At its core it is a roguelike deckbuilder very much in the Slay the Spire mould. Your journey starts with a basic deck of actions, and you travel about the landscape of an alien planet, taking missions that involve you hurling said cards at one or more opponents whilst trying not to be taken out by their own offensive. You have to manage your hit points and get to the end of the day alive to heal up as well as choosing from battle rewards to upgrade your deck and build for future encounters.
The main area that Griftlands builds on this formula is the idea that you have two decks; a combat deck and a negotiation deck. Sometimes you have to scrap your way out of a situation, sometimes you can talk your way out of it. In a negotiation, you damage an opponent’s arguments rather than their health, and there are a bunch of different tactics, but, gameplay-wise, it’s in the same ballpark. Managing, refining and improving two decks at the same time is an interesting twist and definitely takes some brainpower. You don’t often get a realistic option between whether to negotiate or fight in a given situation though so you have to be careful not to prioritise one deck too much over the other.
The other main addition that jumped out to me was Griftlands’ attempt to tell a story. No-one would claim that Slay the Spire’s strength was its storytelling or characters (the characters don’t even have names) and Griftlands goes in quite heavily in this area. The game contains story-based cut-scenes, named characters and actual plotlines. When you visit new areas, with new people, there are conversations to be had that contain all sorts of names and places highlighted in blue (which means you can click on them for more information on them). There is world-building going on here and the characters have arcs and personalities.

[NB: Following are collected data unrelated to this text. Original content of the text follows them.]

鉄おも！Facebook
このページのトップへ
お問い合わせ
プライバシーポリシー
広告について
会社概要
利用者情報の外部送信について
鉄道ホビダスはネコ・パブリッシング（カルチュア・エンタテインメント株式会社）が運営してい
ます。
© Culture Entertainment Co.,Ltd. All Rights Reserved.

Which is great and all, but… isn’t this a roguelike? My main criticism of Griftlands is that it wants to have its cake and eat it too. Either you’re a roguelike game designed to have runs that last one to two hours, and to be replayed with different options and tactical choices, or you’re an RPG, designed for longer playthroughs with lots of story-based content and character-driven connections. The mechanics and the structure are completely at odds and it can be quite jarring. I had run-throughs of Griftlands where I could tell my deckbuilding was bad and, sure enough, I didn’t last too long and had to restart. At which point I got much of the same story, some repeated quests and events. It began to grate somewhat. Griftlands felt very much like its mechanics should have landed more in the same area as Children of Zodiarcs; a game with all the deckbuilding (and dicebuilding!) you could wish for but that wasn’t built to be a roguelike, but a short JRPG. You could replay it if you wanted to to try out different approaches, but it wasn’t expected.
Simplicity in the gameplay loop and complexity in the choices is what makes a good roguelike and it feels like the makers of Griftlands didn’t get this, or maybe lost sight of it. There are mechanics and gameplay states of differing types all over the place. A lot of it is, in fact, quite interesting, and the world-building is solid, it’s just all in the wrong type of game. There could have been a really nice card-based RPG in here but, unfortunately, as it is, Griftlands frustrates as much as it delights.
And yet… and yet. There is definitely something here. For me, the cornucopia of mechanics and the muddled direction of the game served as a barrier to entry but there is a lot of polish, a lot of intelligence and a lot of depth to Griftlands. I suspect that a lot of people, like me, won’t really be able to push past that initial steep curve but if you can I feel like there is a richly rewarding experience within, just not for everyone.